To me this intuitively makes sense if you consider the way that such standards get developed. A group of people get together bringing with them different ideas of how to draw a meaningful diagram. Common ground has to be found between all of the different approaches by taking the specifics of several different approaches and abstracting to a higher level concepts and groupings. Compromises have to be forged in order to include all of the most important parts, and to exclude ideosyncracies of a given approach. The committee aims for a suitable level of completeness. Given that each committee member is coming from a slightly different background and with a slightly different concept of how the various elements might be used, there are clearly differing priorities. Committees will tend to err on the side of including too much because it is easy to argue that a capability is needed, and give an example that requires it, than it is to argue that that example is not common enough to warrant inclusion. It is only natural that the core of a few items will represent the bulk of the usefulness, while there will be some elements that are not useful at all. It is the nature of standards, as it is for high tech products, that the exact way it will be used can not be fully determined until they are actually in use.
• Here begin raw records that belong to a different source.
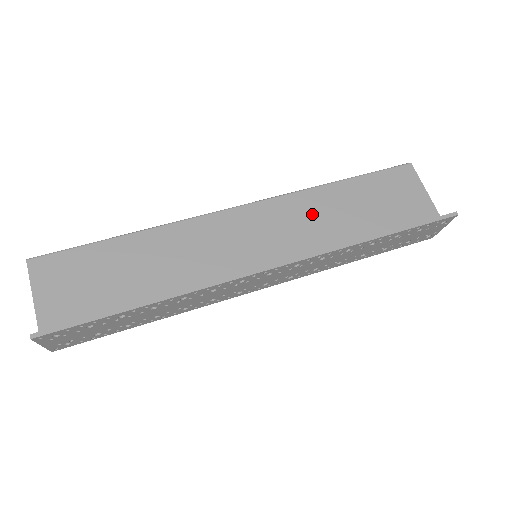
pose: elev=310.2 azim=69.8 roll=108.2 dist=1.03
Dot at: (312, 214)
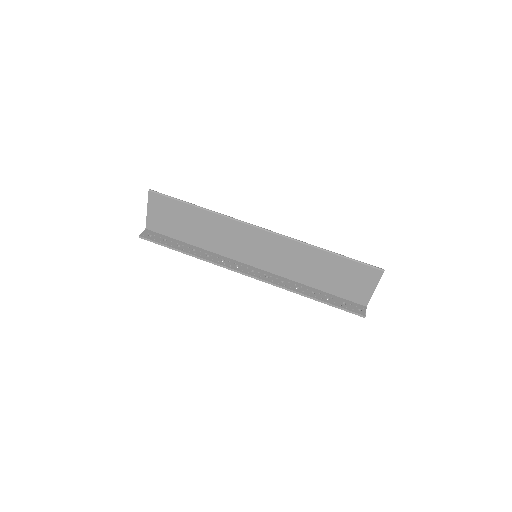
Dot at: (299, 258)
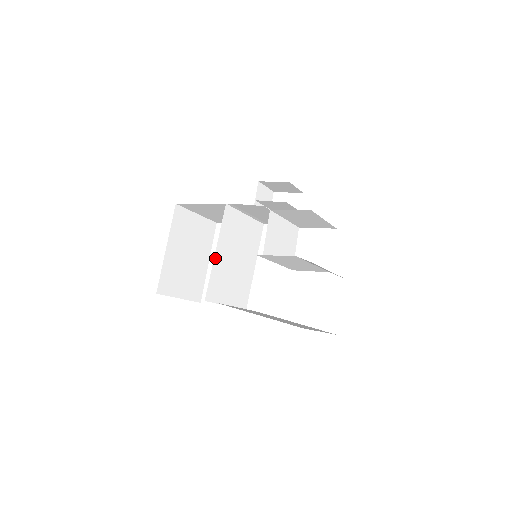
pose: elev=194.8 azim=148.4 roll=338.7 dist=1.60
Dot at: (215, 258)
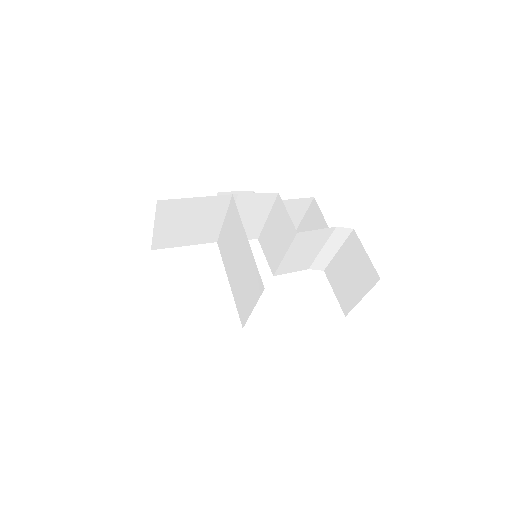
Dot at: (248, 246)
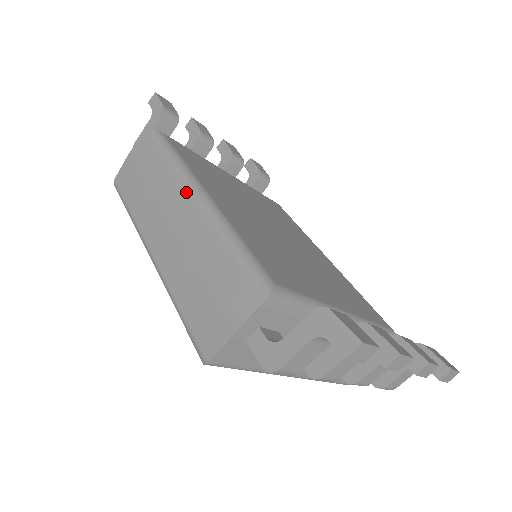
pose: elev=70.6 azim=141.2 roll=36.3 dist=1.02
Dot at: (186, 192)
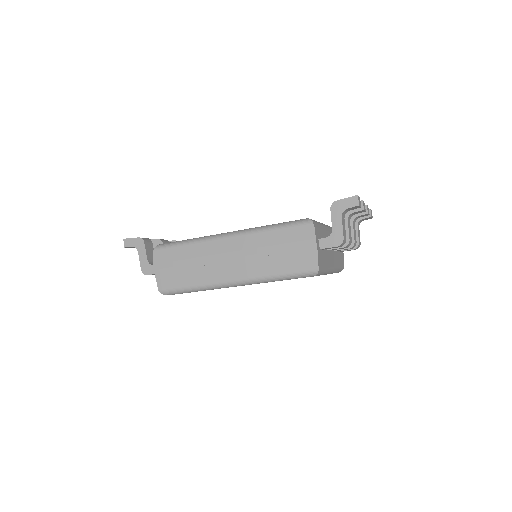
Dot at: (220, 241)
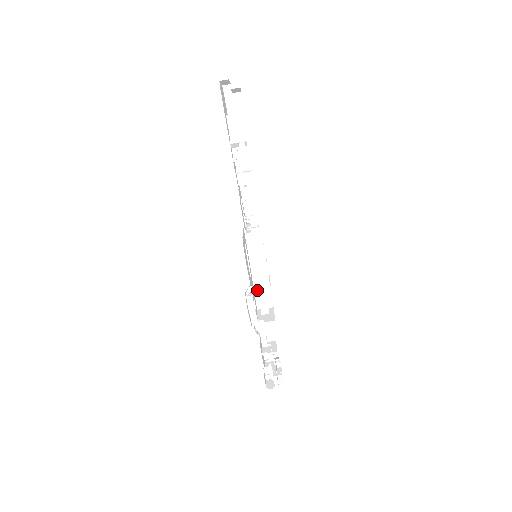
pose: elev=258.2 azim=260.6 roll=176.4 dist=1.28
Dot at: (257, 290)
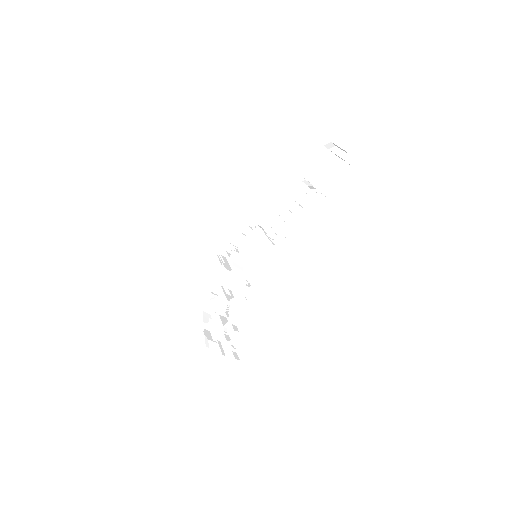
Dot at: (232, 274)
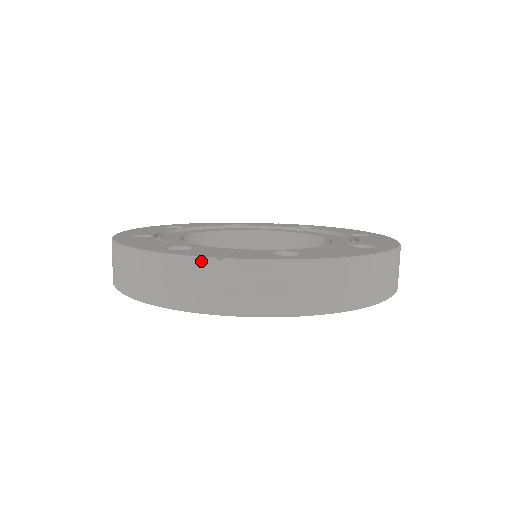
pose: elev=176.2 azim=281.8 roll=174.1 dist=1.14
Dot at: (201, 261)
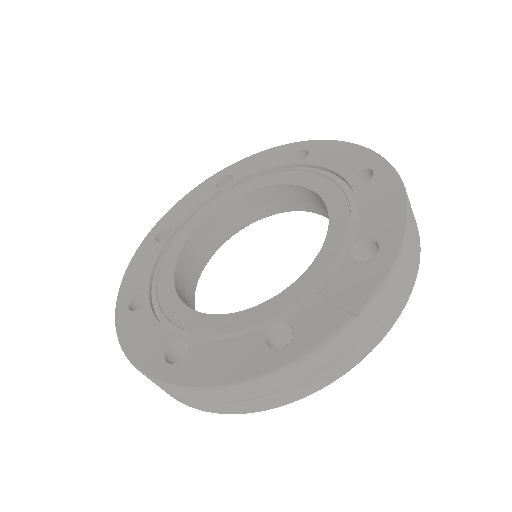
Dot at: (344, 331)
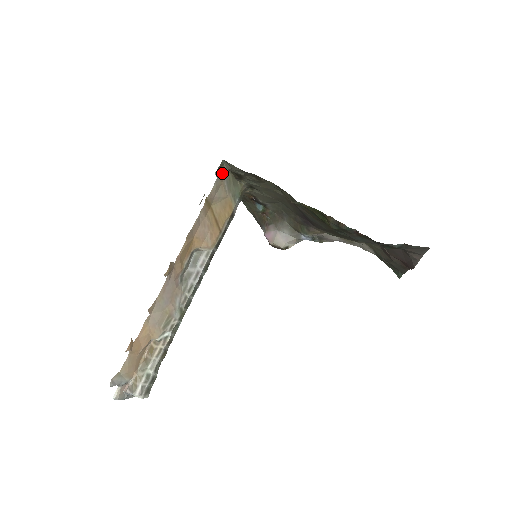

Bruce Silver responded with a spirited post raising questions about the method and conclusions. Bruce certainly must be counted among the handful of top BPMN experts that exist today. Bruce has a point: the study was done from existing BPMN diagrams. Who can say for sure that the elements were missing because they were not needed, or because simply the modeler did not understand how to use them? Who can say whether they were missing from the diagrams because the modeling tool vendor did not implement them, or did not implement them correctly. The diagrams themselves may not actually comply to the BPMN syntax. The model might comply to BPMN syntax, but the the modeler might have intended to represent something else. Given the likelihood of these diagram flaws, how can you then conclude that something is not needed simply because it is not used? This is beginning to sound a bit like an argument that designers often use: “They would be useful if the standard had been implemented correctly in line with the original vision of the standard.”

Michael responded with a thorough post which can be brutally reduced to: “Like it or not this is actually how BPMN is used today.” His intent was not to criticize the standard (quite the opposite) but to provide helpful empirical data to guide practitioners, vendors, and even the standards committee to the most important aspects of the standard. Implicit in this is the implication that a subset of the entire standard is acceptable. Bruce responded by admitting that there were superfluous elements of BPMN, but that we should be a bit more careful on how we select the most important set. Tom Bayens weighed in with another well considered perspective. Sandy Kemsley’s summary of this debate is far better than mine, so I will stick to a few comments.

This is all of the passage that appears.